Fred Thompson

Personal information
- Full name: Frederick Thompson
- Date of birth: c. 1873
- Place of birth: South Hetton, England
- Date of death: 13 January 1958 (aged 84–85)
- Place of death: Woodlands, Doncaster, England
- Position: Goalkeeper

Senior career*
- Years: Team / Apps / (Gls)
- 18??−1895: Sunderland West End
- 1895−1896: Sunderland / 2 / (0)
- 1896−1901: Bury / 65 / (0)
- 1901−1903: Bolton Wanderers / 20 / (0)
- 1903−1904: Luton Town /  / (0)
- 1904−1905: Portsmouth /  / (0)
- 1905−1906: Fulham / 4 / (0)
- 1906−1908: Norwich City /  / (0)
- 1908−1909: Doncaster Rovers /  / (0)
- 1909−19??: Denaby United
- –: Brodsworth Main

= Fred Thompson (footballer, born c. 1873) =

English footballer

Frederick Thompson (c. 1873 − 13 January 1958) was an English footballer who played as a goalkeeper in the Football League around the turn of the 20th century.

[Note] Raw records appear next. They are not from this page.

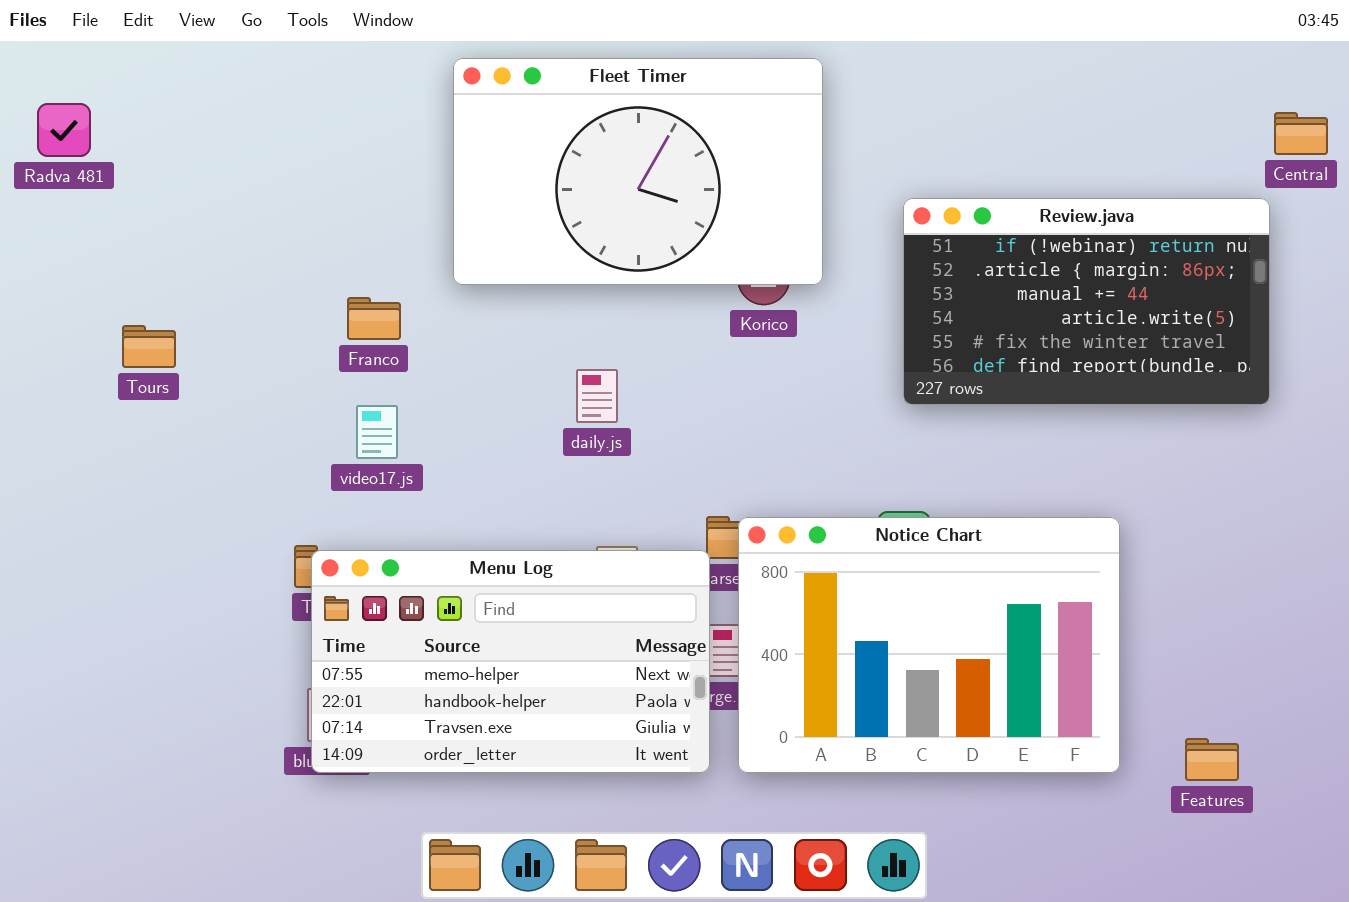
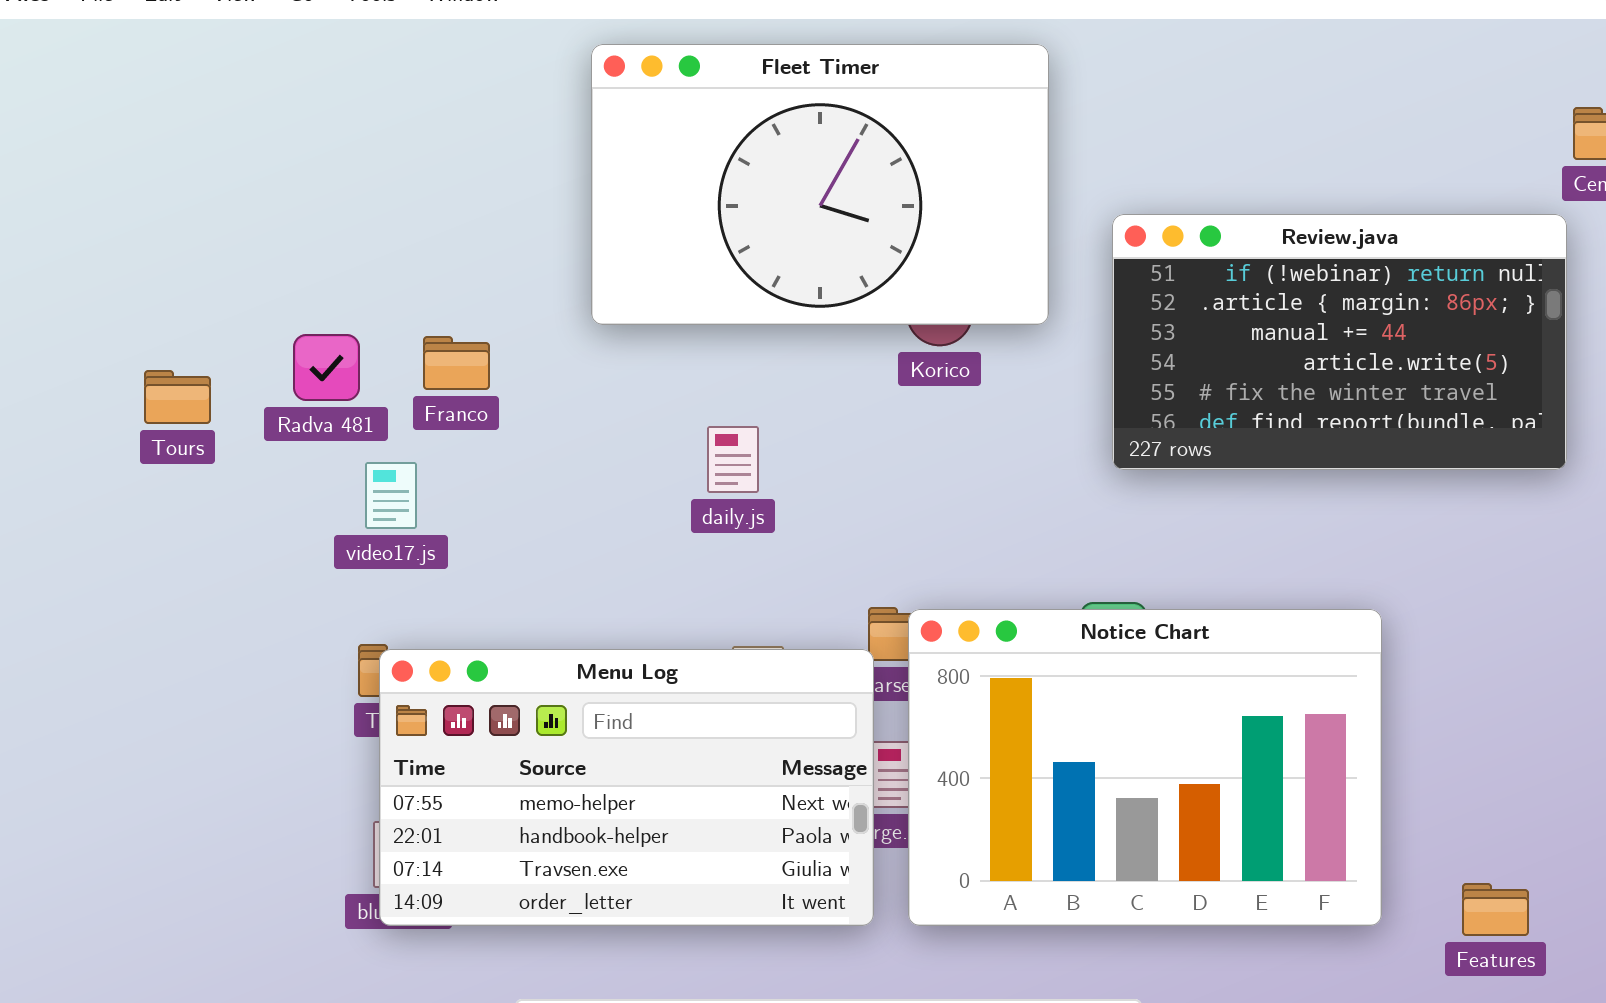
Fleet Timer: [453,58,823,285] -> [591,44,1049,325], moved
Radva 481: [37,103,91,157] -> [293,334,360,401], moved
video17.js: [356,405,398,459] -> [365,462,417,529], moved

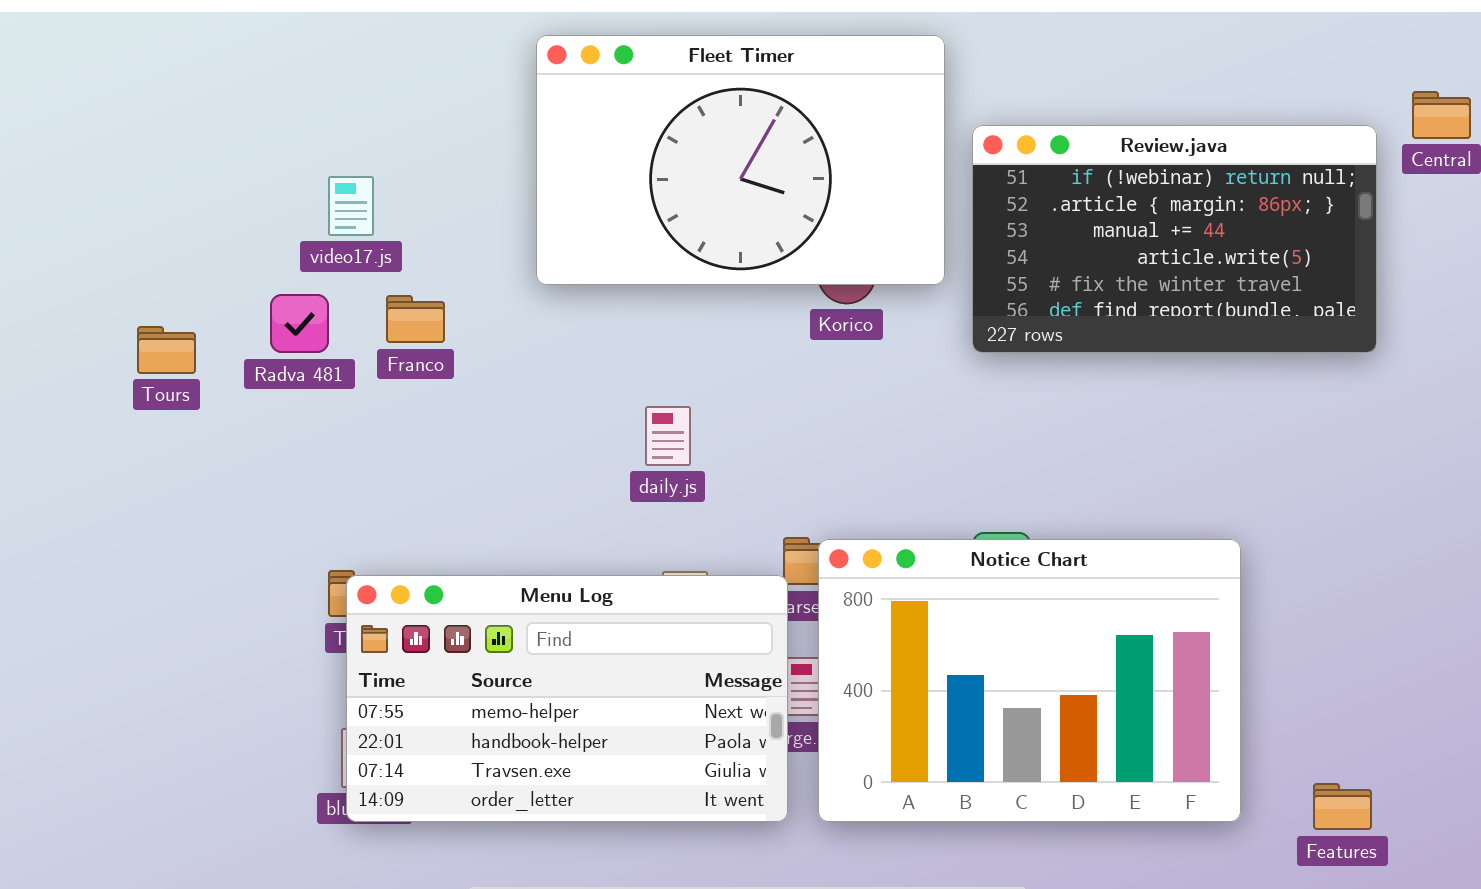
Review.java: [1112,214,1567,470] -> [972,125,1377,353], moved
daily.js: [707,426,759,493] -> [645,406,691,466], moved
video17.js: [365,462,417,529] -> [328,176,374,236], moved

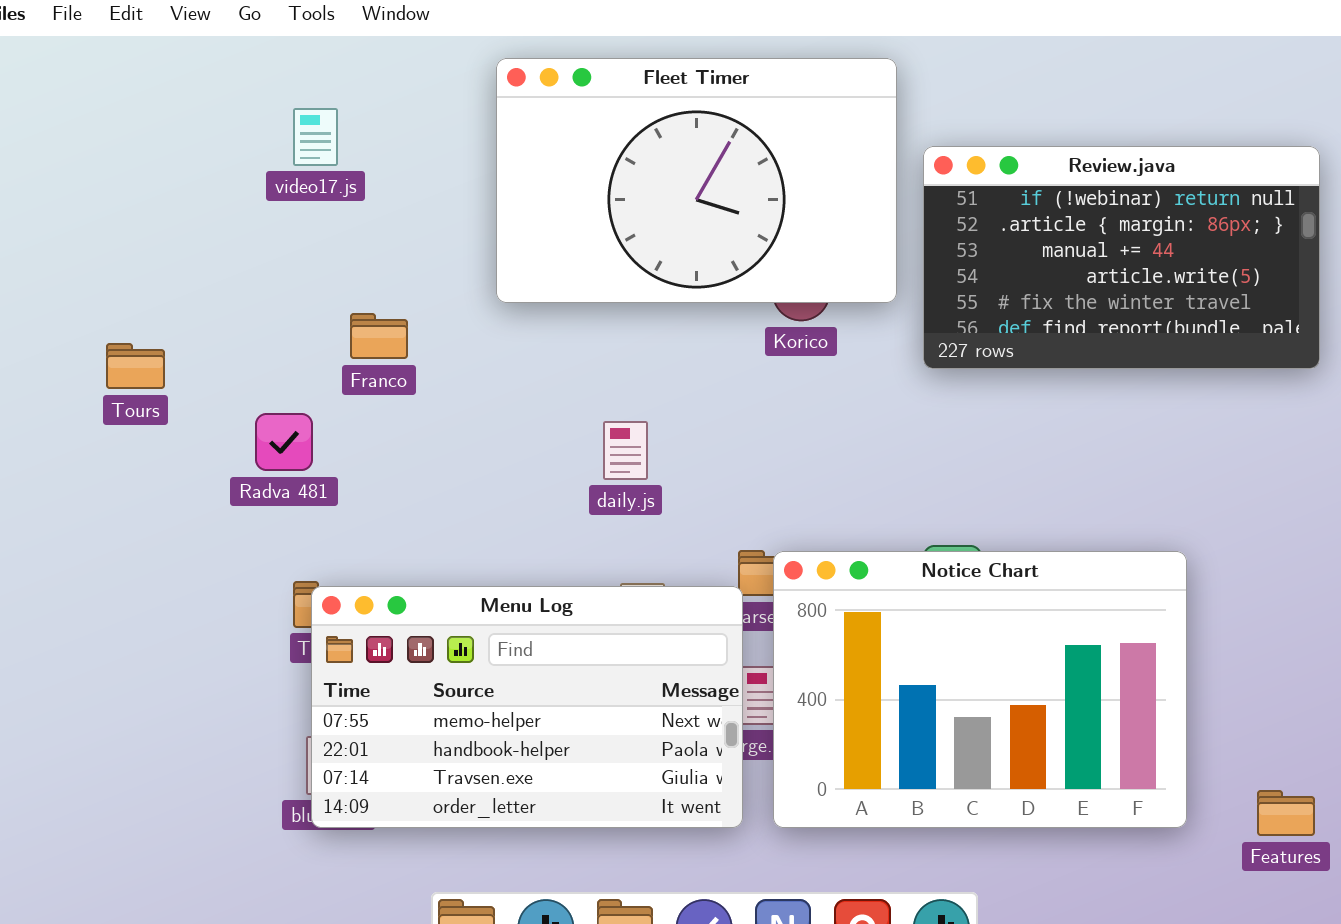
video17.js: [328,176,374,236] -> [293,108,338,166], moved
Radva 481: [270,294,329,353] -> [255,413,313,471], moved

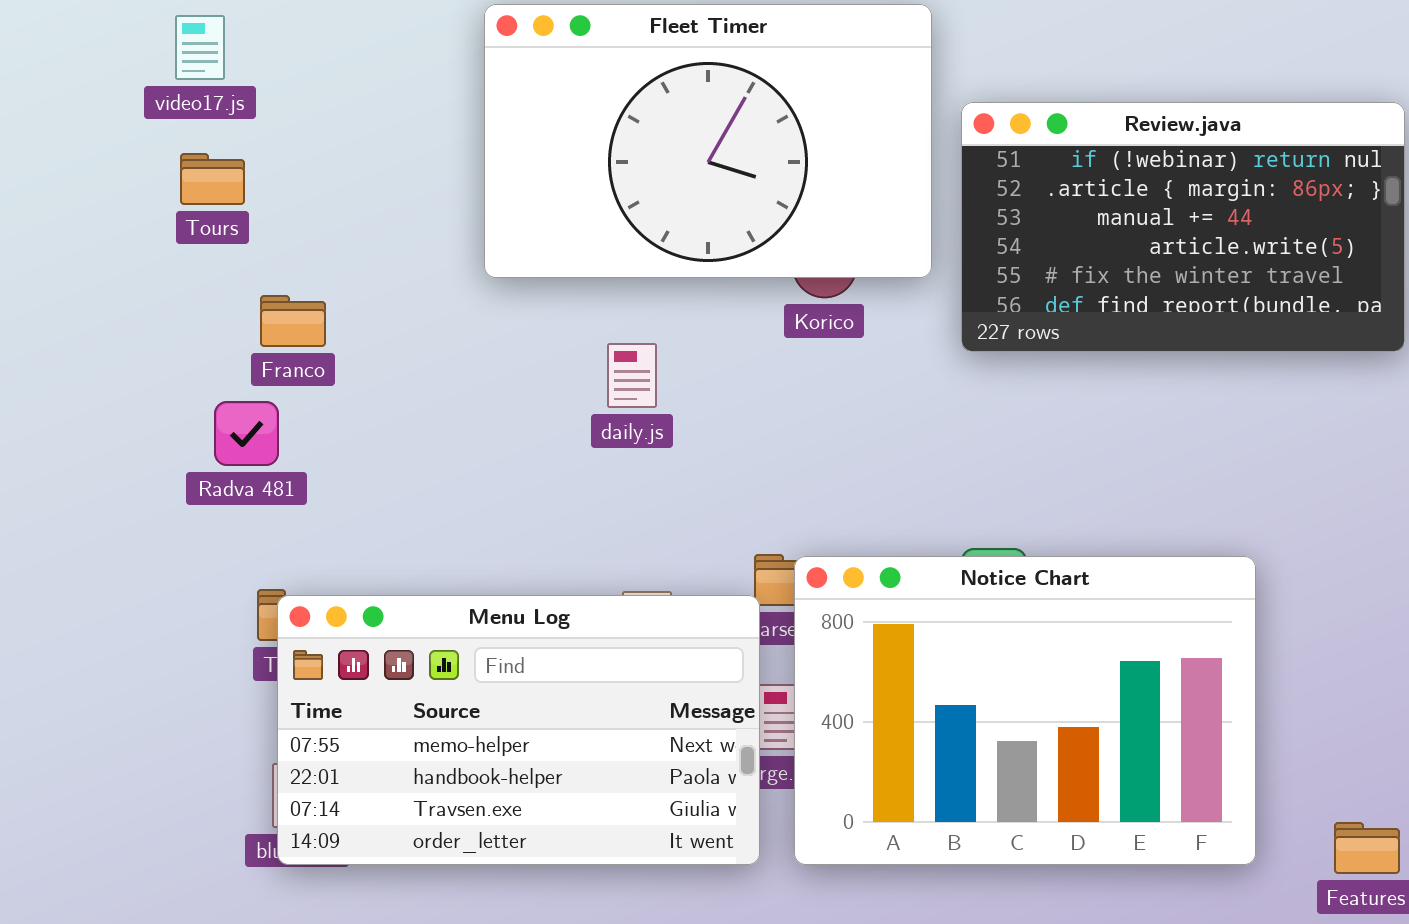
video17.js: [293,108,338,166] -> [175,15,225,80], moved
Franco: [350,313,408,359] -> [260,295,326,347], moved
Tours: [106,343,165,389] -> [180,153,245,205], moved
daily.js: [603,421,648,480] -> [607,343,657,408], moved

Playing for Bury, he was an FA Cup winner in 1900.

==Playing career==
Born in South Hetton in the north east of England, Thompson first played for Sunderland in the 1895−96 season.

He went to Bury, playing with them when they won the FA Cup final at Crystal Palace in 1900.

He later played for several other clubs including: Bolton Wanderers, Luton Town, Portsmouth, Fulham, Norwich City, Doncaster Rovers, Denaby United and Brodsworth Main.